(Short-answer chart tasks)
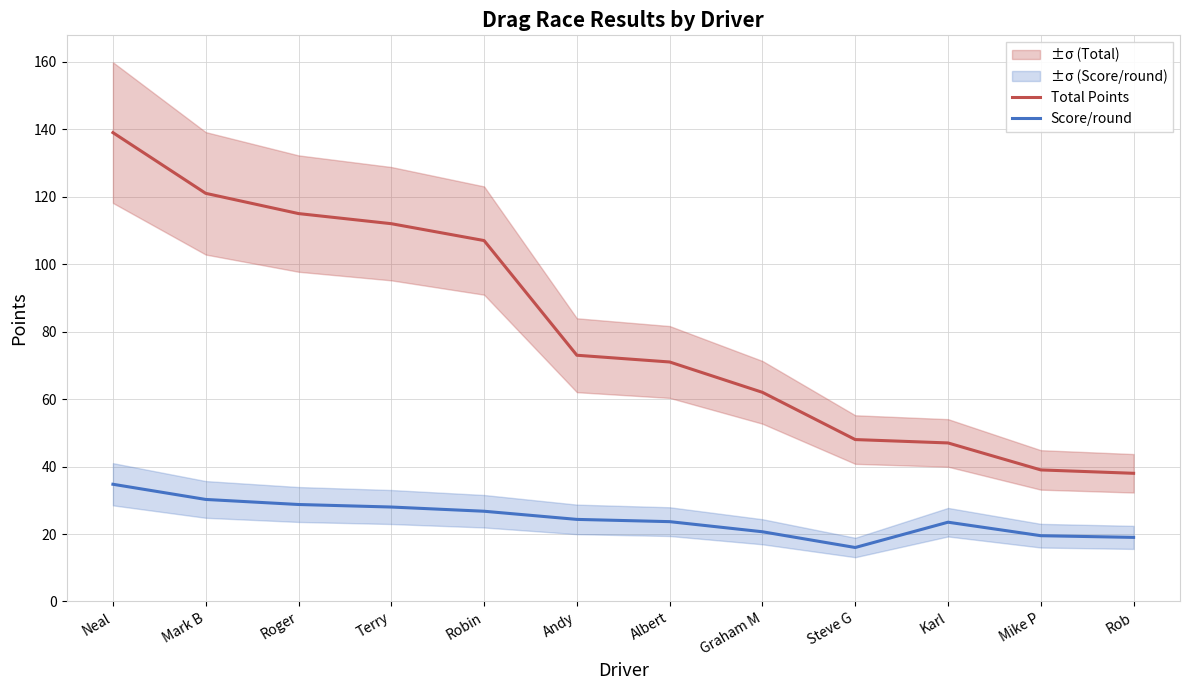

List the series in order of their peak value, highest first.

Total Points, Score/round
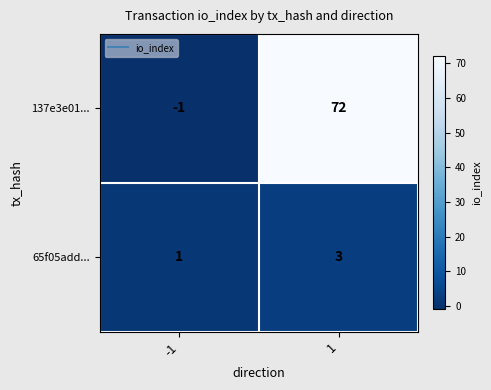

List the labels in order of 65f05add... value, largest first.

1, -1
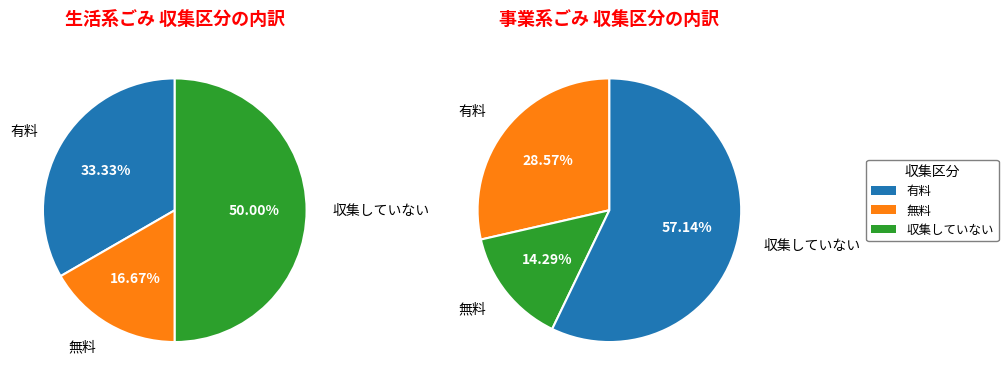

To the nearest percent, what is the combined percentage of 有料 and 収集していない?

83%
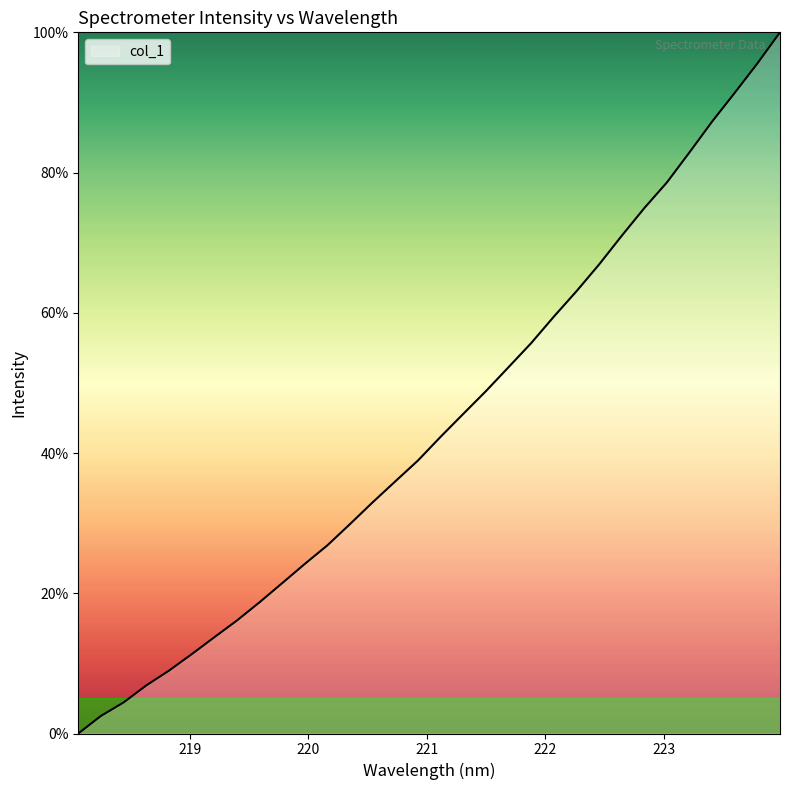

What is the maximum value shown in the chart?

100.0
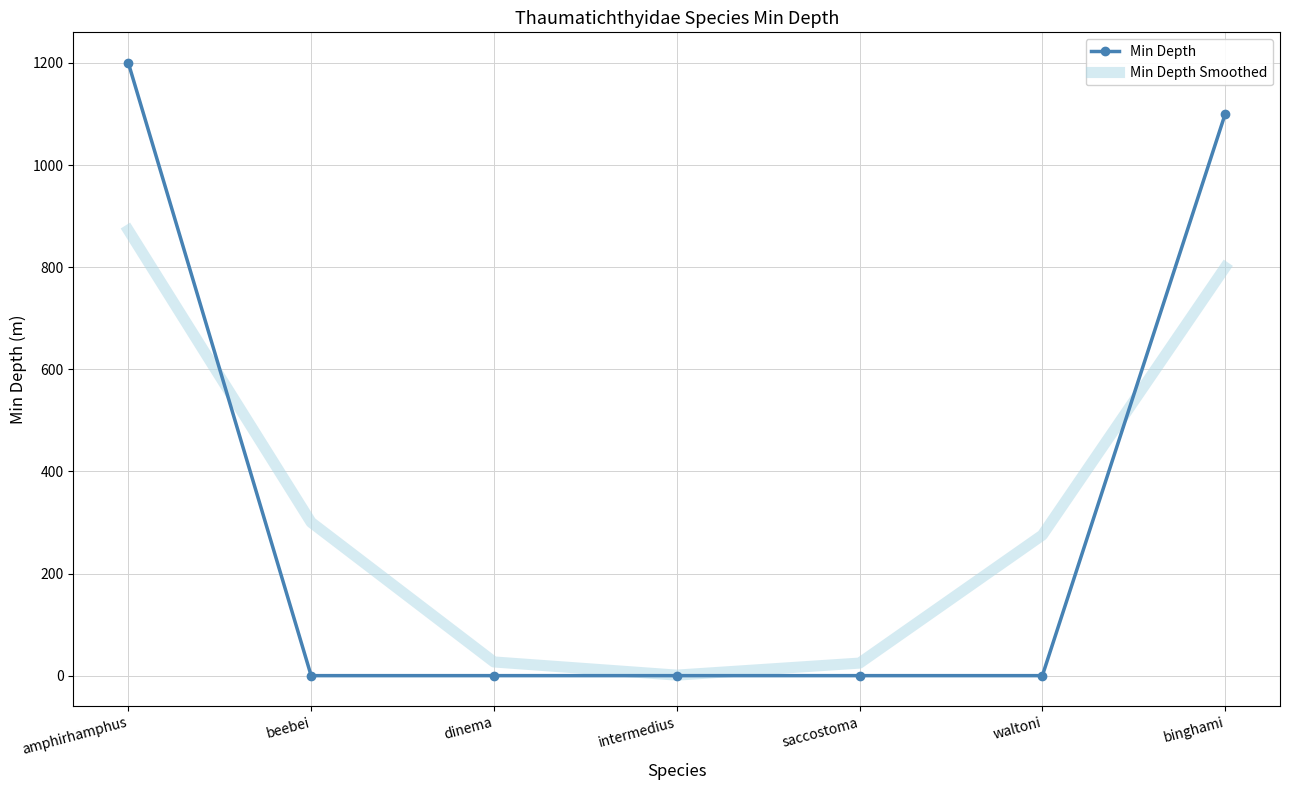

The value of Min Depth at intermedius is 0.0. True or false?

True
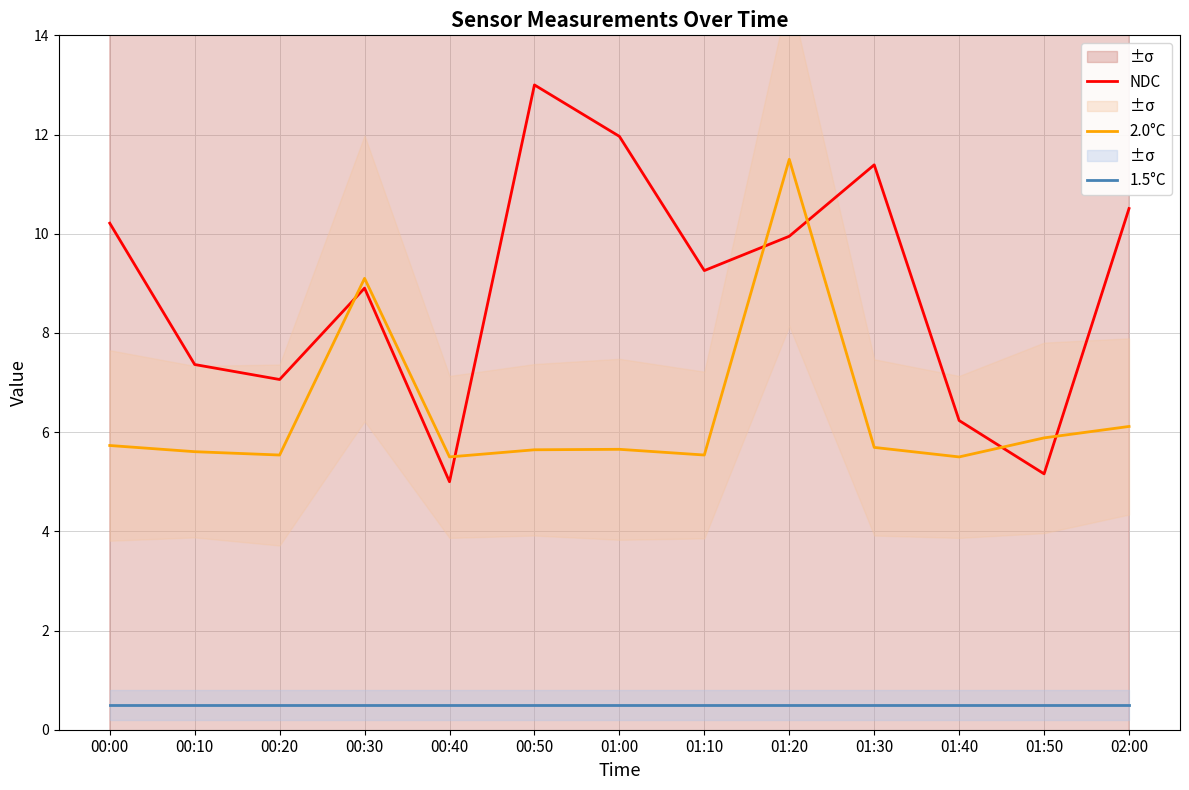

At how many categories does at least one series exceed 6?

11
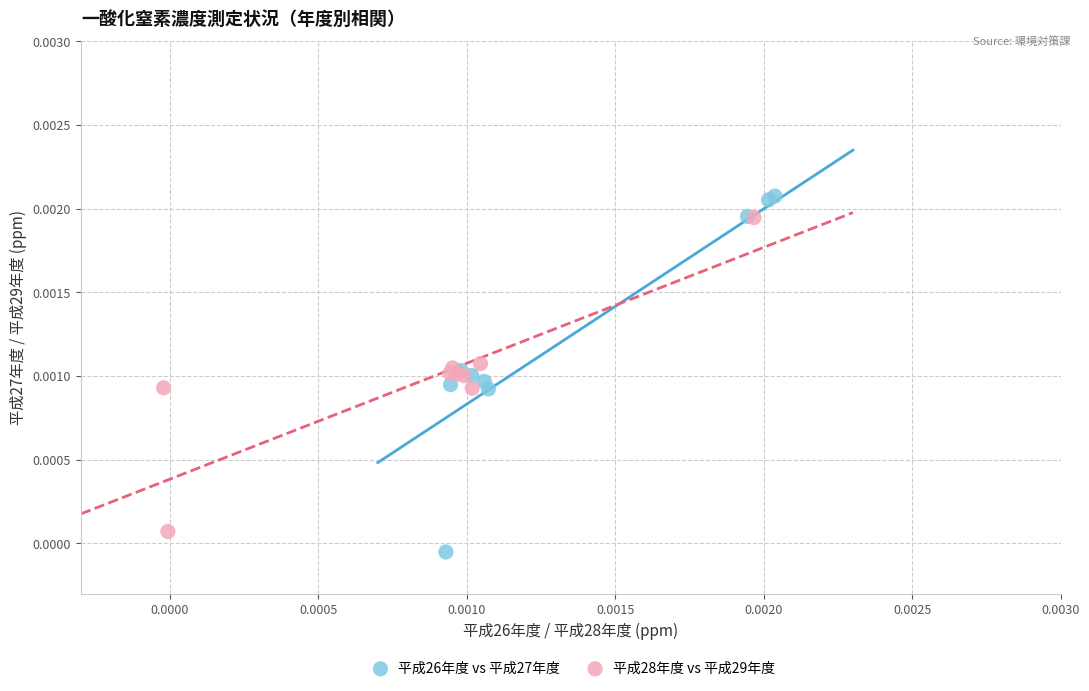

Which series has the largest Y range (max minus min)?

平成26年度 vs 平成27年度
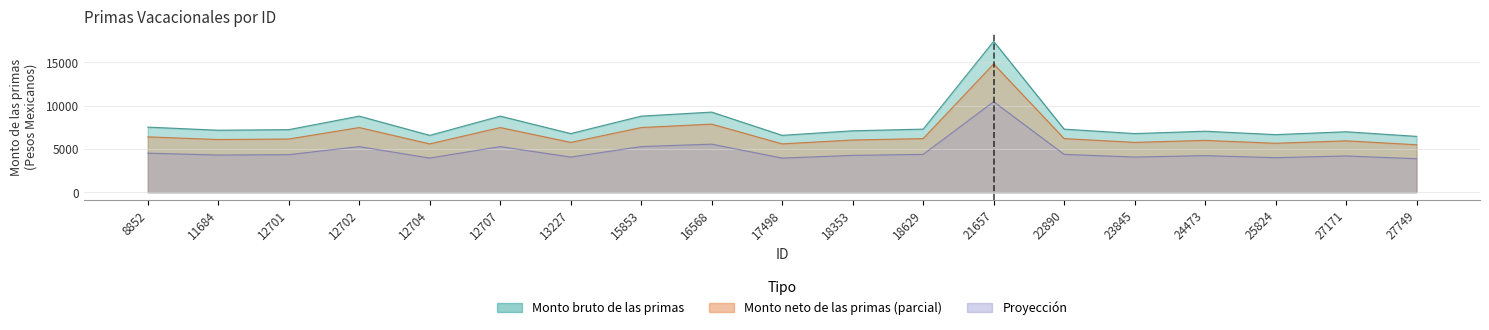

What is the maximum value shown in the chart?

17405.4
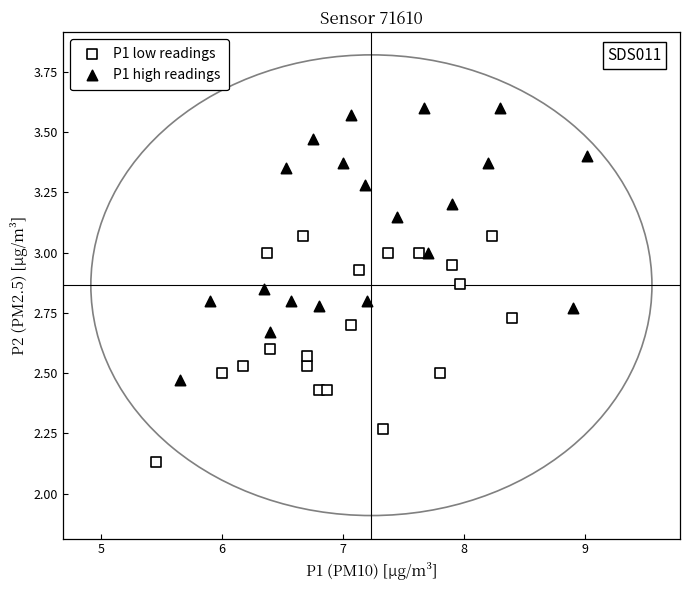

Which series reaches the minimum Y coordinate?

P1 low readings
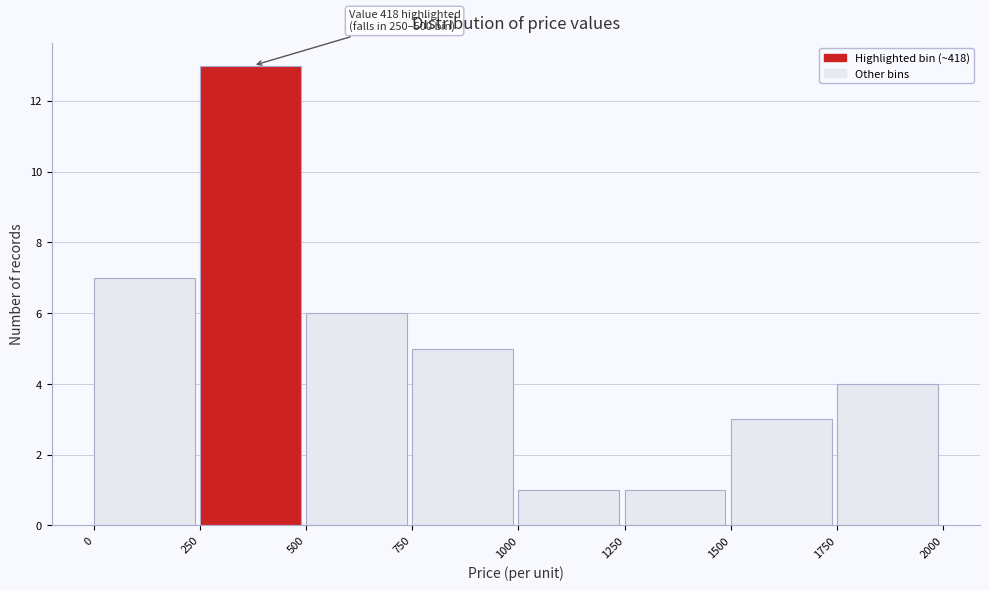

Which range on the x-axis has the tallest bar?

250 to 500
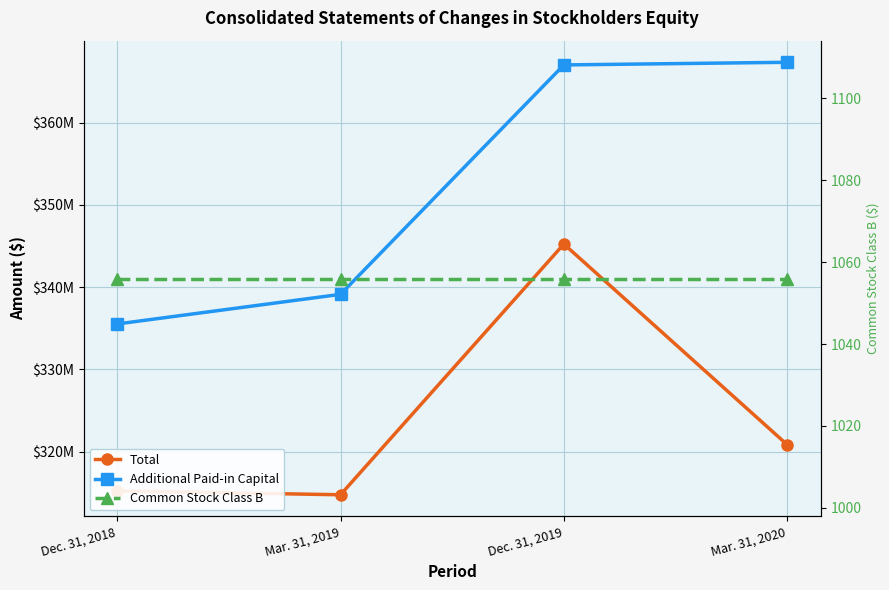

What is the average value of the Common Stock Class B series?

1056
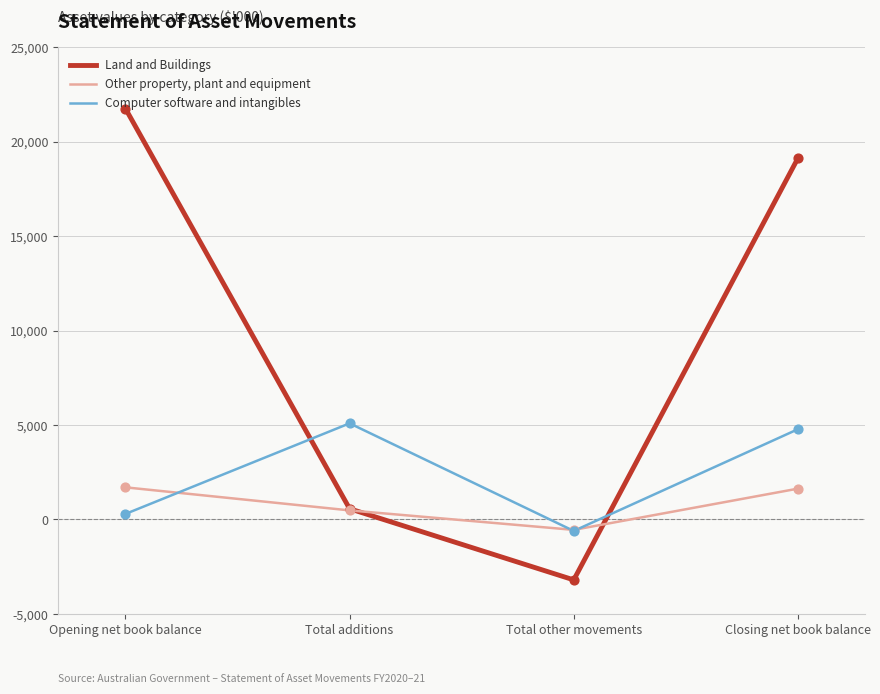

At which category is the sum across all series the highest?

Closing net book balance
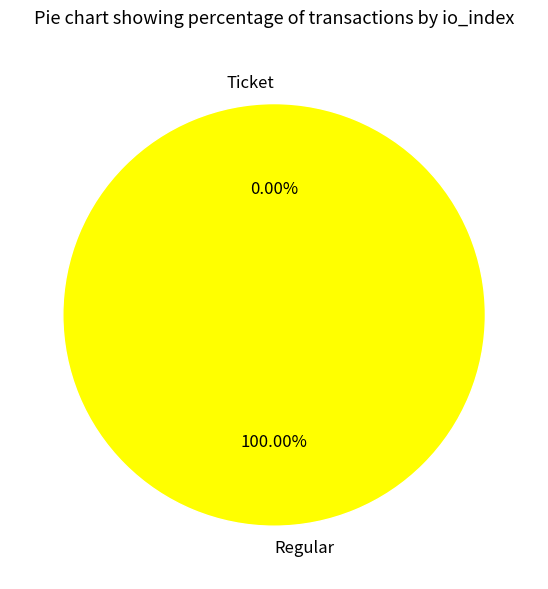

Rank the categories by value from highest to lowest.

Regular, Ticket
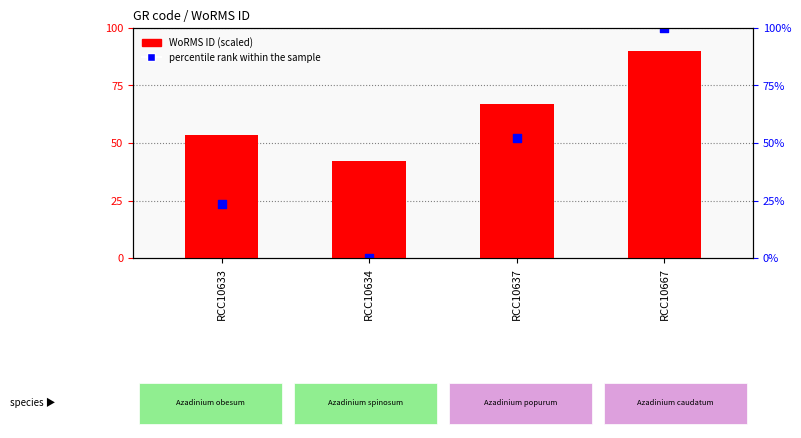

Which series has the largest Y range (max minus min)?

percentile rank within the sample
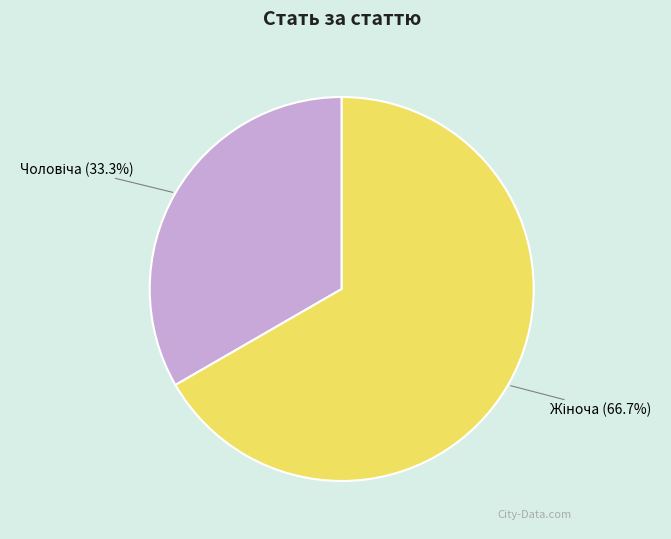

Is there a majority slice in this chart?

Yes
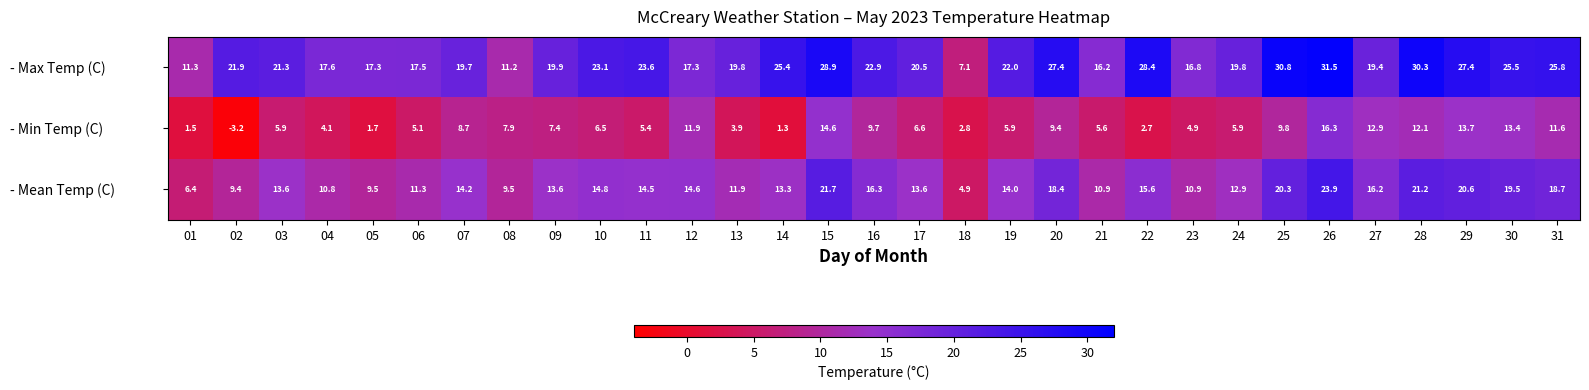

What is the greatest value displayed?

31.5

• [EXERCISE BRIEF]: Return every line of the listing above verbatim, omitting the pictures.

• [YOUR SOLUTION]:
List the series in order of their peak value, highest first.

Total Points, Score/round

List the labels in order of 65f05add... value, largest first.

1, -1

To the nearest percent, what is the combined percentage of 有料 and 収集していない?

83%

What is the maximum value shown in the chart?

100.0

The value of Min Depth at intermedius is 0.0. True or false?

True

At how many categories does at least one series exceed 6?

11

Which series has the largest Y range (max minus min)?

平成26年度 vs 平成27年度

What is the maximum value shown in the chart?

17405.4

Which series reaches the minimum Y coordinate?

P1 low readings

Which range on the x-axis has the tallest bar?

250 to 500

What is the average value of the Common Stock Class B series?

1056

At which category is the sum across all series the highest?

Closing net book balance

Rank the categories by value from highest to lowest.

Regular, Ticket

Which series has the largest Y range (max minus min)?

percentile rank within the sample

Is there a majority slice in this chart?

Yes

What is the greatest value displayed?

31.5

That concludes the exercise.